The metaphor of ships passing in the night originated (at least according to Google) from a poem by Henry Wadsworth Longfellow, in a compilation called Tales of Wayside Inn. There, Longfellow laments the disconnectedness of the human condition in lines that seem equally applicable to modern life:
Ships that pass in the night, and speak each other in passing,
Only a signal shown and a distant voice in the darkness;
So on the ocean of life, we pass and speak one another,
Only a look and a voice, then darkness again and a silence.
Sadly, these lines are also often applicable to modern law’s relationship to certain realities. Sometimes the law assumes a reality that never existed, and sometimes reality does not respond to the law or changes in it. The disconnect between the two results in outcomes no one intended.
This is true of the relationship between the laws protecting pregnant workers and the realities of being pregnant.
The Americans with Disabilities Act provides reasonable accommodations to pregnant workers if they are disabled as a result of their pregnancies. Until recent years, only the most severe complications could qualify for a reasonable accommodation under this law. Recently, this has changed. The 2008 ADA Amendments Act, and the EEOC’s guidance on Pregnancy Accommodations under the ADA, issued around this time in 2014, have made clear that, while pregnancy itself is not a disability, virtually any physical limitation it causes may be. As a result, most pregnant workers whose pregnancies cause physical limitations severe enough to affect their work may be eligible for reasonable accommodations.
It contradicts every bit of most people’s lived experience to separate intellectually the fact of being pregnant from the way that it alters one’s experience. Is one having trouble lifting boxes because one is pregnant, or because one’s joints are unusually flexible due to an excess of hormones? Of course, the answer is both. But, in order to be eligible for a reasonable accommodation under federal law, the answer needs to be the latter.
I have heard different explanations for this strange wrinkle in the law. The law may be this way to emphasize that pregnancy is a natural function of a healthy female body, rather than a disability. Another cohort might reject this explanation by arguing that disability is merely a social construct, and, as such, “health” is largely irrelevant to the question of whether a particular aspect of physical difference is disabling. A more cynical explanation is that corporate interests in Congress would like to limit the number of employees whose needs they must accommodate.
Regardless of how the law got to be this way, it now poses a challenge for doctors who have to write notes to get their pregnant patients accommodations.To help pregnant workers and their physicians, the EEOC has done something refreshing. It has issued a publication aimed at physicians that instructs them on how to navigate the law, including exactly what to say on notes intended to help their patients to get accommodations for pregnancy-related disabilities.
The publication, titled Helping Patients Deal with Pregnancy-Related Limitations and Restrictions at Work, provides practical advice on many questions that physicians may have about how best to help their patients get what they need to continue, or if necessary, take a break from, working.

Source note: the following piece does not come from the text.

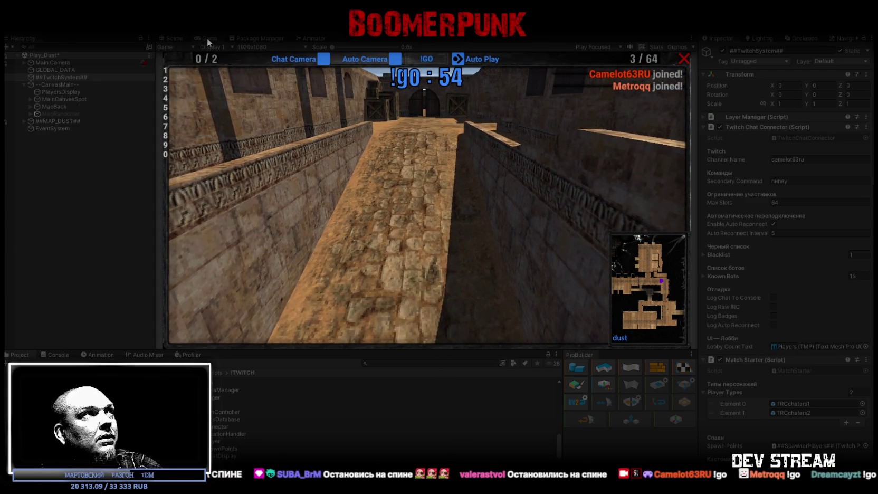
double_click(208, 38)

It covers:
- What kinds of pregnancy-related limitations are eligible for accommodation;
- The kinds of accommodations available, including light duty;
- The circumstances in which employees may be entitled to protected leave; and
- How to draft an effective doctor’s note that will give patients the best chance at qualifying for a reasonable accommodation under the ADA.
The document is blissfully simple. It was released along with two other position papers: Legal Rights for Pregnant Workers under Federal Law, which provides similar information to employees, and What You Should Know: Equal Pay and the EEOC’s Proposal to Collect Pay Data, which informs employees about the government’s planned collection of pay data to address the wage gap.

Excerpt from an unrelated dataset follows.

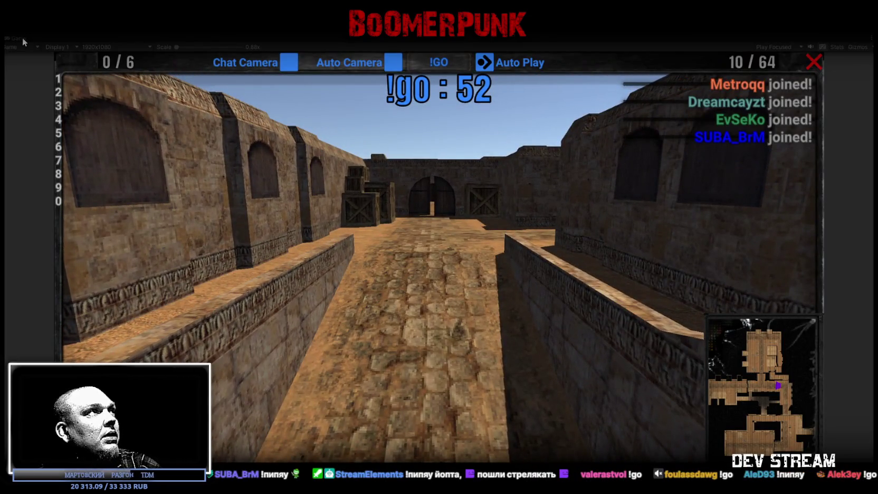
double_click(22, 37)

Documents like these that communicate to others participating in the legal process are like signal lights between ships passing in the night. They help both lawyers and other professionals to navigate the sometimes discordant frameworks that have arisen to suit the needs each profession serves. Such guidelines should exist for every profession that has to interface with EEO law.
If law and reality are the ships, our nation’s lack of legal education of employees is the thick fog between them. Employers are not required to provide employees these helpful guides. Therefore, the impact of Helping Patients and Legal Rights for Pregnant Workers under Federal Law may be limited.
Leaving it up to employees and doctors to find this kind of information is anathema to the purposes of EEOC law. The law is not intended to protect merely the lucky or the vigilant, nor only those who have regular internet access, full English fluency, and the working knowledge of employee rights needed to find documents like this on Google. These kinds of disparities in access exacerbate many of the same structural disadvantages EEOC laws were made to combat.
The law should require accommodation of pregnancy, no matter how it is defined. But if it does not, the law should at least do what it can to neutralize the disparate impact of these kinds of counter-intuitive legal frameworks upon vulnerable workers. Employers subject to Americans with Disabilities Act should be legally required to provide Helping Patients and Legal Rights for Pregnant Workers under Federal Law to pregnant employees.
 Full disclosure: The Center for WorkLife Law, of which I am a Board member, has been working with doctors to develop guidelines and sample notes for doctors to use that comply with this legal framework.